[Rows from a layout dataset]

★ ★ ★ ★ ★

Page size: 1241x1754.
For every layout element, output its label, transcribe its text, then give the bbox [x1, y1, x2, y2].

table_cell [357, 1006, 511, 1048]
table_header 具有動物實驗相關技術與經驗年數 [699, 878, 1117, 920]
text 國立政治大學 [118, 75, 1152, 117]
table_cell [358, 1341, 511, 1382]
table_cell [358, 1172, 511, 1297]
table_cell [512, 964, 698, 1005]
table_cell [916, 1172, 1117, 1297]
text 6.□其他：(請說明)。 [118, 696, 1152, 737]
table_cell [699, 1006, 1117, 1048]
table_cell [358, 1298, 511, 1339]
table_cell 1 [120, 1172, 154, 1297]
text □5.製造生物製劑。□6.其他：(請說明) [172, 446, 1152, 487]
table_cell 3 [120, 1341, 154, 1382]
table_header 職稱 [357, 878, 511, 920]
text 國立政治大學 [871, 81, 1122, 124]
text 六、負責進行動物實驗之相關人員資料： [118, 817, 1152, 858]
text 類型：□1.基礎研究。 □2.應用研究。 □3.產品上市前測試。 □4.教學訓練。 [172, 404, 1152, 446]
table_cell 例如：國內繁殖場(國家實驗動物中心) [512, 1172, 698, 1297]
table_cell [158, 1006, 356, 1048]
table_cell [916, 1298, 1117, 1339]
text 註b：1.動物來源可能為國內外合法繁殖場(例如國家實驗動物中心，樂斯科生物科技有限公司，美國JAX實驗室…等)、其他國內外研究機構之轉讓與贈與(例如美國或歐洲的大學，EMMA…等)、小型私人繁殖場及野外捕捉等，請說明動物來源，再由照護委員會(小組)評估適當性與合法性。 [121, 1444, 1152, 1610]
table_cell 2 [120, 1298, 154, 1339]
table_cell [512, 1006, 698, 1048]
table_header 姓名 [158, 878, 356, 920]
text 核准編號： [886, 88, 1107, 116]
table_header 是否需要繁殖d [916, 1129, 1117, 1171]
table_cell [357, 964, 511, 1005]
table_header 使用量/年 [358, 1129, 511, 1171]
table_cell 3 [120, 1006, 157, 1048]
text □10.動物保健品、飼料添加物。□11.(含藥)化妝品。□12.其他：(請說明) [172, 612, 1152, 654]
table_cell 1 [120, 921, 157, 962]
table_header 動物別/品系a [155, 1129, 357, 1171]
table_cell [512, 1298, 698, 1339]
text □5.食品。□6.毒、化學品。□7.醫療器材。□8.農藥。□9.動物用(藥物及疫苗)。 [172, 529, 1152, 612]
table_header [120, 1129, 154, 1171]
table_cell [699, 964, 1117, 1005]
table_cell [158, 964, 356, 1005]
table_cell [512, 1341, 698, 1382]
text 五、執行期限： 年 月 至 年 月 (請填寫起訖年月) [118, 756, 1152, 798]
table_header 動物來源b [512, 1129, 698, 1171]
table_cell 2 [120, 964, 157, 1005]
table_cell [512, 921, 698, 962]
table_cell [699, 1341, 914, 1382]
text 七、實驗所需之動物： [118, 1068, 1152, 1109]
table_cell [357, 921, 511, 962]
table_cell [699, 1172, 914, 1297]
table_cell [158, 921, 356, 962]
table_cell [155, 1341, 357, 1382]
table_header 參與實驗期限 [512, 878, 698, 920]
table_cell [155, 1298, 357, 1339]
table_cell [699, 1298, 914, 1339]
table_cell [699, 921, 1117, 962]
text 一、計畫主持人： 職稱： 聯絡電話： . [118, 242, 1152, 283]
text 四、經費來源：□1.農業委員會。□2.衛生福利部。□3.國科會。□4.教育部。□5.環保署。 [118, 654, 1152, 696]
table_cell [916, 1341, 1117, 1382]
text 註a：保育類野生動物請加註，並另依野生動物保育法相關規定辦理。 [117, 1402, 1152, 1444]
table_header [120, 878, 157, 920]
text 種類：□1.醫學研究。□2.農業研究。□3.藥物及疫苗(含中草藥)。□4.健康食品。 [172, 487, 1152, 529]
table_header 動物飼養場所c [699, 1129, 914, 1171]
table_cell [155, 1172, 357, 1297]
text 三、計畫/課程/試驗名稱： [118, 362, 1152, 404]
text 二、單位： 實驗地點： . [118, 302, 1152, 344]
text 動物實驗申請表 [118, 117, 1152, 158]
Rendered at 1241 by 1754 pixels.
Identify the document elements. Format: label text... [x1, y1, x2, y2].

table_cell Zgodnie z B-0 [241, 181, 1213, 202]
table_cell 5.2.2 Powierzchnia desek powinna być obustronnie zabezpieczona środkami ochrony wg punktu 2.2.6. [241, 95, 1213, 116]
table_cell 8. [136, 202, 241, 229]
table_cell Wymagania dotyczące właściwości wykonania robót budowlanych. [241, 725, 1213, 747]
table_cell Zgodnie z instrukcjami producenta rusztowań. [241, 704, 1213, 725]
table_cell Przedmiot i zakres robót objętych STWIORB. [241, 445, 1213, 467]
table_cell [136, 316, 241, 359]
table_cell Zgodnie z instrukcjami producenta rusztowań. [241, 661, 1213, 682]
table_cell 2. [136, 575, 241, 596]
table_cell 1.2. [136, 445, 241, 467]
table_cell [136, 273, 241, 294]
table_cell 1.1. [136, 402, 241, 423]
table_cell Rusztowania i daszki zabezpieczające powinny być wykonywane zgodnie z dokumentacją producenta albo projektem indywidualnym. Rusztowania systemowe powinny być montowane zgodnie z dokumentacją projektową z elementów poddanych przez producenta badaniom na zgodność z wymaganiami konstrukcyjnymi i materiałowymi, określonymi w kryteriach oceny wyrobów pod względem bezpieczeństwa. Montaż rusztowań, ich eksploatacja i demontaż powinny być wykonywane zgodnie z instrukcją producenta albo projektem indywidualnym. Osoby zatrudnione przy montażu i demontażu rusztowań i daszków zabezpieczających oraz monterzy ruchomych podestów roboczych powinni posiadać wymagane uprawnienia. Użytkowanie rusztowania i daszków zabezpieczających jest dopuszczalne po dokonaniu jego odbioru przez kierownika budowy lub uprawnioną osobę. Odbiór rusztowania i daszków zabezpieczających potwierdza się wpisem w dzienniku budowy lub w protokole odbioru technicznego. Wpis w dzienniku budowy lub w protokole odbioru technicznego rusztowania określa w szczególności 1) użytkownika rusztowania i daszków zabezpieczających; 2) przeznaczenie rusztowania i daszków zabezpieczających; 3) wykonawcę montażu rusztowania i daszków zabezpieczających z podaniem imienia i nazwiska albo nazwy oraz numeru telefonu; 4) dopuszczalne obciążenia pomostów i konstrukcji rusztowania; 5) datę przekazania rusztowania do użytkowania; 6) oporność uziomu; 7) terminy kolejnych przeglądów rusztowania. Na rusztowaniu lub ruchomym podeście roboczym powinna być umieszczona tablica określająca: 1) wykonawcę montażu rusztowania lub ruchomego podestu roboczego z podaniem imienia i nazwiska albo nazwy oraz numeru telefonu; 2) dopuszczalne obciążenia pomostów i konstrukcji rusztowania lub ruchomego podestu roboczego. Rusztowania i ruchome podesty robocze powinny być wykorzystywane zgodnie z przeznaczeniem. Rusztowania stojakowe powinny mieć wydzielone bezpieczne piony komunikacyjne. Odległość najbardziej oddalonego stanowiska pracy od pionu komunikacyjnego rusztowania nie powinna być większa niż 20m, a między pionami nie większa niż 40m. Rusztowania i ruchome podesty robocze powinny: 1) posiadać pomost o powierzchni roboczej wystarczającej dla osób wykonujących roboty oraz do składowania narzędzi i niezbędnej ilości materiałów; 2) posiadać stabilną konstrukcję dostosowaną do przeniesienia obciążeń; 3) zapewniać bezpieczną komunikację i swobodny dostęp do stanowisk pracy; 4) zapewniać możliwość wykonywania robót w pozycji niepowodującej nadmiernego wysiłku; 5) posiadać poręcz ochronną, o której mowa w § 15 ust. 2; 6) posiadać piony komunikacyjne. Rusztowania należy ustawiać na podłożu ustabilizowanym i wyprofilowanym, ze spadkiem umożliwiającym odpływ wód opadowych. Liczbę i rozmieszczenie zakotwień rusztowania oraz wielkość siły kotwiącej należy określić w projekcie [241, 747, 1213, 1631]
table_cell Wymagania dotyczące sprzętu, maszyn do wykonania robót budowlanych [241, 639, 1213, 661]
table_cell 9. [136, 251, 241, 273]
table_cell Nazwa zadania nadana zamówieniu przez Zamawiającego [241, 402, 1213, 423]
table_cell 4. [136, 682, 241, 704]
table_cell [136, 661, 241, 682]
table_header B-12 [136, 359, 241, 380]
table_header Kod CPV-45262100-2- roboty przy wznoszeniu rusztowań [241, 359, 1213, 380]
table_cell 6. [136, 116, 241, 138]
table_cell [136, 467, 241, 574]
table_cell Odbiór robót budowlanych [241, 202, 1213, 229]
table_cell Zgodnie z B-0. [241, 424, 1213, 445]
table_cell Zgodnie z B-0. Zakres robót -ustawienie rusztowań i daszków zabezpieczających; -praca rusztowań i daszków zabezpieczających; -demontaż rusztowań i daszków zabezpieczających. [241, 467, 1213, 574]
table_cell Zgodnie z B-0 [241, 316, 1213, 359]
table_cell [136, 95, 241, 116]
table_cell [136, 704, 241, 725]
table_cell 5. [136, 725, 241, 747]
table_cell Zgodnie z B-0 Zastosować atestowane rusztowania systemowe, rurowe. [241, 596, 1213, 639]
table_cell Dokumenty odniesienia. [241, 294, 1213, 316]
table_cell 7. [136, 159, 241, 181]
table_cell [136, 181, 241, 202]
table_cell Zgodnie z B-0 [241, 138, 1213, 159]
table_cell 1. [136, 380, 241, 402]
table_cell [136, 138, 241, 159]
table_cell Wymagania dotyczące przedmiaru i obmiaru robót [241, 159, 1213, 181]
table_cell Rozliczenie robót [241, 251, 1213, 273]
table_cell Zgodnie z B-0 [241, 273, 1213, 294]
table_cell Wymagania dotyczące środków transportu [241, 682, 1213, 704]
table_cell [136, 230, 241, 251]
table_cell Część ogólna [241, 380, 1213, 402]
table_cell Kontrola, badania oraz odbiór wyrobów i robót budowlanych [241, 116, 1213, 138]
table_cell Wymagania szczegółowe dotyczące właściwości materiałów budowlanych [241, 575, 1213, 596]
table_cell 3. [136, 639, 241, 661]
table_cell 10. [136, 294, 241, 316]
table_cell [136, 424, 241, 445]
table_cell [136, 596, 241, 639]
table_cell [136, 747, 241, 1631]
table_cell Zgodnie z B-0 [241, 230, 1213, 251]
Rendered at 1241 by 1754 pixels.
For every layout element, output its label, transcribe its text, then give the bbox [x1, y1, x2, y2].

★ ★ ★ ★ ★

- _What is asked_
Copy out the data from the line containing "table_cell [357, 1006, 511, 1048]" through the line containing "table_cell 3 [120, 1006, 157, 1048]", with both of those lines included and each line unchanged.

- _Response below_
table_cell [357, 1006, 511, 1048]
table_header 具有動物實驗相關技術與經驗年數 [699, 878, 1117, 920]
text 國立政治大學 [118, 75, 1152, 117]
table_cell [358, 1341, 511, 1382]
table_cell [358, 1172, 511, 1297]
table_cell [512, 964, 698, 1005]
table_cell [916, 1172, 1117, 1297]
text 6.□其他：(請說明)。 [118, 696, 1152, 737]
table_cell [699, 1006, 1117, 1048]
table_cell [358, 1298, 511, 1339]
table_cell 1 [120, 1172, 154, 1297]
text □5.製造生物製劑。□6.其他：(請說明) [172, 446, 1152, 487]
table_cell 3 [120, 1341, 154, 1382]
table_header 職稱 [357, 878, 511, 920]
text 國立政治大學 [871, 81, 1122, 124]
text 六、負責進行動物實驗之相關人員資料： [118, 817, 1152, 858]
text 類型：□1.基礎研究。 □2.應用研究。 □3.產品上市前測試。 □4.教學訓練。 [172, 404, 1152, 446]
table_cell 例如：國內繁殖場(國家實驗動物中心) [512, 1172, 698, 1297]
table_cell [158, 1006, 356, 1048]
table_cell [916, 1298, 1117, 1339]
text 註b：1.動物來源可能為國內外合法繁殖場(例如國家實驗動物中心，樂斯科生物科技有限公司，美國JAX實驗室…等)、其他國內外研究機構之轉讓與贈與(例如美國或歐洲的大學，EMMA…等)、小型私人繁殖場及野外捕捉等，請說明動物來源，再由照護委員會(小組)評估適當性與合法性。 [121, 1444, 1152, 1610]
table_cell 2 [120, 1298, 154, 1339]
table_cell [512, 1006, 698, 1048]
table_header 姓名 [158, 878, 356, 920]
text 核准編號： [886, 88, 1107, 116]
table_header 是否需要繁殖d [916, 1129, 1117, 1171]
table_cell [357, 964, 511, 1005]
table_header 使用量/年 [358, 1129, 511, 1171]
table_cell 3 [120, 1006, 157, 1048]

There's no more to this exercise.